According to Roland Barthes, when we kill an author, we give birth to ourselves as readers.4 By contrast, when we breathe life into an author, we presume that possessing information about the author is essential to our interpretation of the text we are reading. In other words, we give the author authority over our interpretation of the text, and by doing so, we kill ourselves as readers.

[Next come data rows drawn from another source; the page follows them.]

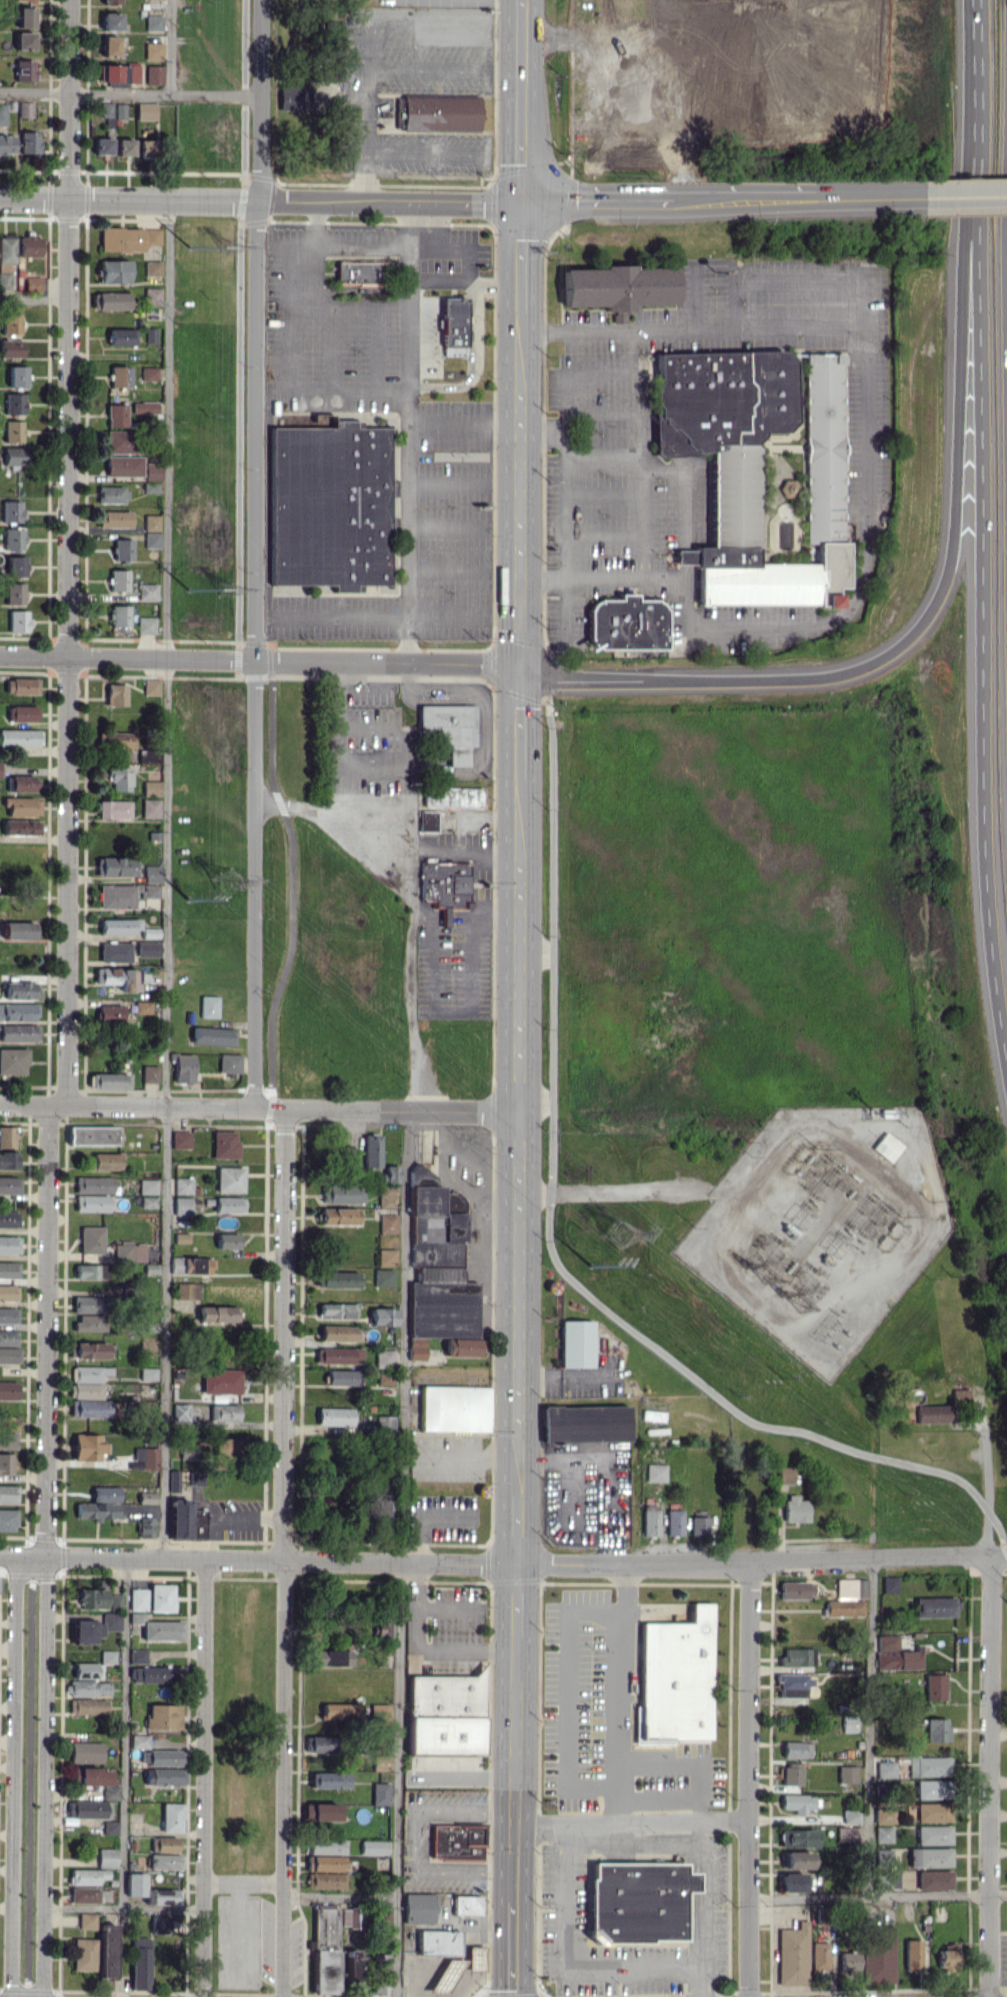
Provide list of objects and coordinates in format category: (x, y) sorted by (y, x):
building: (20, 0)
building: (110, 2)
building: (25, 17)
building: (111, 21)
building: (153, 23)
road: (486, 26)
building: (336, 34)
building: (24, 40)
building: (112, 45)
road: (173, 47)
building: (153, 50)
building: (24, 70)
building: (118, 73)
building: (331, 73)
building: (154, 74)
road: (983, 75)
road: (244, 88)
road: (129, 93)
building: (293, 97)
road: (524, 100)
building: (25, 109)
building: (145, 110)
building: (2, 113)
building: (112, 113)
building: (440, 113)
road: (366, 133)
building: (29, 142)
building: (6, 144)
building: (102, 146)
building: (124, 147)
building: (145, 148)
road: (420, 150)
road: (950, 193)
road: (853, 195)
road: (732, 197)
road: (241, 198)
road: (262, 199)
road: (587, 200)
traffic signals: (524, 201)
building: (127, 238)
road: (363, 244)
power tower: (227, 245)
building: (29, 246)
power tower: (191, 247)
building: (6, 259)
road: (523, 260)
building: (152, 268)
building: (114, 271)
building: (362, 271)
road: (467, 280)
building: (32, 284)
building: (614, 287)
building: (152, 296)
road: (32, 300)
building: (109, 300)
building: (10, 323)
building: (453, 325)
building: (121, 336)
road: (293, 343)
building: (10, 348)
road: (471, 360)
road: (573, 369)
building: (149, 373)
building: (17, 376)
building: (119, 376)
building: (13, 404)
building: (144, 407)
building: (115, 415)
road: (466, 424)
building: (12, 431)
road: (238, 431)
road: (409, 431)
building: (121, 441)
road: (641, 452)
building: (13, 457)
building: (123, 465)
building: (756, 466)
building: (152, 471)
road: (868, 476)
road: (568, 478)
building: (788, 487)
road: (522, 492)
building: (112, 494)
road: (954, 498)
building: (330, 505)
building: (10, 511)
building: (113, 519)
building: (151, 531)
building: (13, 539)
building: (122, 549)
road: (65, 550)
road: (257, 552)
building: (16, 566)
building: (118, 580)
power tower: (225, 587)
power tower: (189, 589)
building: (147, 591)
building: (14, 593)
road: (983, 606)
building: (119, 615)
building: (17, 620)
building: (626, 623)
building: (145, 625)
road: (238, 651)
road: (119, 657)
road: (379, 662)
traffic signals: (522, 665)
road: (237, 668)
road: (253, 677)
road: (619, 677)
building: (21, 686)
building: (151, 686)
building: (116, 694)
road: (468, 695)
building: (22, 713)
road: (521, 715)
road: (365, 728)
building: (19, 737)
building: (116, 739)
building: (149, 756)
road: (359, 767)
building: (0, 768)
building: (118, 778)
building: (20, 783)
building: (151, 788)
building: (452, 796)
building: (22, 806)
building: (150, 808)
building: (113, 809)
building: (426, 821)
building: (20, 827)
road: (439, 847)
building: (114, 866)
building: (152, 873)
road: (165, 877)
power tower: (224, 882)
building: (444, 884)
road: (292, 890)
building: (125, 894)
power tower: (188, 899)
road: (412, 908)
building: (118, 926)
building: (18, 930)
building: (147, 948)
building: (114, 952)
building: (119, 977)
building: (20, 990)
building: (142, 1007)
road: (467, 1011)
building: (18, 1012)
building: (110, 1014)
building: (18, 1032)
building: (213, 1036)
building: (13, 1061)
building: (230, 1063)
building: (183, 1068)
building: (149, 1073)
building: (109, 1081)
road: (205, 1103)
road: (464, 1107)
building: (92, 1135)
building: (7, 1136)
building: (180, 1139)
building: (224, 1144)
building: (886, 1146)
building: (371, 1150)
building: (8, 1160)
building: (106, 1161)
road: (517, 1164)
building: (229, 1179)
building: (93, 1184)
building: (9, 1185)
building: (183, 1185)
building: (148, 1186)
road: (613, 1190)
building: (342, 1193)
building: (386, 1196)
building: (148, 1202)
building: (91, 1203)
building: (228, 1204)
building: (182, 1205)
building: (338, 1216)
building: (9, 1218)
building: (387, 1223)
power substation: (826, 1226)
road: (548, 1234)
power tower: (617, 1234)
building: (91, 1239)
building: (227, 1240)
building: (9, 1245)
building: (129, 1252)
building: (386, 1257)
power tower: (590, 1264)
building: (194, 1265)
building: (9, 1269)
building: (90, 1271)
building: (439, 1276)
building: (383, 1277)
building: (337, 1279)
building: (187, 1291)
building: (8, 1292)
building: (92, 1304)
building: (337, 1310)
building: (218, 1314)
building: (8, 1315)
building: (383, 1316)
building: (90, 1323)
road: (49, 1328)
building: (337, 1333)
building: (8, 1337)
building: (575, 1343)
building: (88, 1350)
building: (9, 1355)
building: (338, 1355)
building: (384, 1358)
building: (148, 1373)
building: (340, 1377)
building: (384, 1378)
building: (87, 1381)
building: (220, 1381)
building: (8, 1390)
building: (455, 1405)
building: (89, 1408)
building: (180, 1412)
building: (223, 1412)
building: (931, 1413)
building: (335, 1416)
building: (8, 1423)
building: (384, 1423)
building: (584, 1423)
building: (7, 1440)
building: (87, 1447)
building: (186, 1448)
building: (225, 1453)
road: (468, 1454)
building: (146, 1456)
building: (6, 1463)
building: (655, 1472)
building: (786, 1474)
road: (635, 1479)
building: (174, 1480)
building: (8, 1493)
building: (146, 1497)
building: (101, 1504)
building: (795, 1508)
building: (384, 1509)
building: (8, 1520)
building: (650, 1520)
building: (185, 1521)
building: (674, 1522)
building: (698, 1525)
building: (146, 1527)
road: (1006, 1544)
road: (284, 1551)
road: (402, 1551)
road: (257, 1558)
road: (761, 1558)
building: (890, 1584)
building: (797, 1590)
building: (161, 1597)
building: (93, 1598)
building: (849, 1598)
building: (138, 1599)
building: (115, 1602)
road: (516, 1605)
building: (936, 1607)
building: (95, 1628)
building: (381, 1629)
building: (896, 1654)
building: (138, 1656)
building: (798, 1656)
building: (332, 1657)
building: (94, 1666)
building: (158, 1674)
building: (677, 1678)
building: (936, 1686)
building: (90, 1688)
road: (619, 1690)
road: (569, 1694)
building: (88, 1706)
building: (338, 1711)
road: (992, 1712)
building: (380, 1714)
building: (447, 1714)
building: (164, 1716)
building: (851, 1723)
road: (872, 1726)
building: (938, 1729)
road: (125, 1733)
building: (140, 1741)
building: (322, 1743)
building: (798, 1749)
building: (87, 1751)
building: (162, 1757)
building: (383, 1757)
building: (931, 1766)
road: (683, 1767)
building: (887, 1769)
road: (515, 1771)
building: (849, 1773)
building: (794, 1774)
road: (16, 1775)
road: (46, 1775)
building: (166, 1776)
road: (205, 1777)
road: (750, 1777)
building: (332, 1779)
building: (96, 1780)
building: (934, 1789)
building: (382, 1793)
building: (89, 1809)
building: (321, 1812)
building: (887, 1815)
building: (853, 1816)
building: (173, 1817)
road: (632, 1819)
building: (111, 1827)
building: (849, 1834)
building: (886, 1834)
building: (935, 1834)
building: (800, 1837)
road: (420, 1838)
building: (457, 1841)
building: (165, 1844)
building: (327, 1846)
building: (375, 1847)
building: (886, 1856)
building: (108, 1857)
building: (931, 1857)
building: (799, 1859)
building: (167, 1861)
building: (326, 1871)
building: (88, 1876)
building: (936, 1879)
building: (889, 1881)
building: (794, 1882)
building: (151, 1890)
road: (706, 1893)
road: (879, 1896)
building: (639, 1901)
building: (467, 1904)
building: (421, 1907)
road: (125, 1910)
building: (353, 1917)
building: (88, 1921)
building: (161, 1924)
parking lot: (245, 1938)
building: (440, 1943)
road: (514, 1947)
building: (108, 1950)
building: (327, 1950)
building: (85, 1954)
building: (794, 1954)
building: (880, 1954)
building: (914, 1955)
building: (821, 1956)
building: (475, 1958)
building: (949, 1959)
building: (850, 1961)
road: (564, 1962)
building: (141, 1963)
building: (354, 1965)
road: (703, 1982)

Unlike readers, however, who can choose to kill or breathe life into an author, translators have traditionally been expected to be mouthpieces of the author. In John Dryden’s words, a translator ought to “perfectly comprehend the genius and sense of his author, the nature of the subject, and the terms of the art or subject treated of.”5 If a translator is caught with even the slightest “error” in translation, he or she is frequently judged for it, and sometimes very harshly: “The Pilgrim’s Progress, the only book in our language which rivals Robinson Crusoe in popularity, has failed to produce any effect in Portugal. This is the translator’s fault; for never was book more cruelly mutilated.”6

With the rise of literary criticism as an academic discipline, we have come to understand that interpretation is not the work of one authority informing us of what a text means. Rather, interpretation is only one point of view through a myriad of windows that continuously change over time. Yet, translators are still expected to somehow have superior knowledge over a text: they are expected to justify their interpretation and the choices they made in their translation. And depending on who reads their translation, the criticism will be leveled with the reader’s expectations. Does the reader expect the translation to be accurate and read fluently? What if the original didn’t read fluently? What if accuracy is a subjective interpretation?

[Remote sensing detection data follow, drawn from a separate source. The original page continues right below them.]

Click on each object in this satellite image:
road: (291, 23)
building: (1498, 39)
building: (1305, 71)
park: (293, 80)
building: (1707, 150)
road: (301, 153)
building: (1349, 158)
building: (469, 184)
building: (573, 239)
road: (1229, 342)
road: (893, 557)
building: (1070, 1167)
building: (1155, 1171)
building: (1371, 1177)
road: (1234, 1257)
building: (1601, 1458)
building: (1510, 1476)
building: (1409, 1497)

If we agree that it is impossible for a translator to be a mouthpiece of the author, then we must also agree that translation is nothing more than one possible interpretation of a text and that a translator should have the liberty of “killing an author.” In my experience, however, breathing at least some life into an author has been a useful tool. Meeting with the author I was translating, Aram Pachyan, helped shape my interpretation of his texts. Researching material on a dead author like Aksel Bakunts helped me get a more nuanced grip on his stories.

Despite its advantages, it is nonetheless fair to be critical of the notion of “breathing life into an author.” One might, for instance, question the level of interference of an author. How much authority should an author be given over the translation of their work? Should an author be allowed to interfere unsolicited? Should a translator always have access to an author or material about the author? And is there a measurable difference in a translation between those translators who “breathed life into an author” and those who “killed an author”? 

Answers to these questions may radically differ between text and translator. My best response, as a translator, is to indiscriminately take in all the tools available, but only selectively choose those that are the most useful for any particular text.

Nairi Hakhverdi

Notes

  1. From Knut Hamsun, Hunger, translated by Sverre Lyngstad, Canongate Books, Digital Edition, 2008.
  2. Ibid.
  3. Ernest Hemingway, A Moveable Feast, 1964.
  4. Roland Barthes, “The Death of the Author,” Norton Anthology of Theory and Criticism, gen. ed. Vincent B. Leitch, W.W. Norton & Company, 2001. 1470.
  5. John Dryden, “On Translation,” Theories of Translations, eds. Rainer Schulte and John Biguenet, University of Chicago Press, 1992. 31.
  6. Article III, “Extractos em Portuguez e em Inglez; com as Palavras Portuguezas propriamente accentuadas, para facilitar o Estudo d’aquella Lingoa,” The Quarterly Review (Volume 1, May 1809), 249.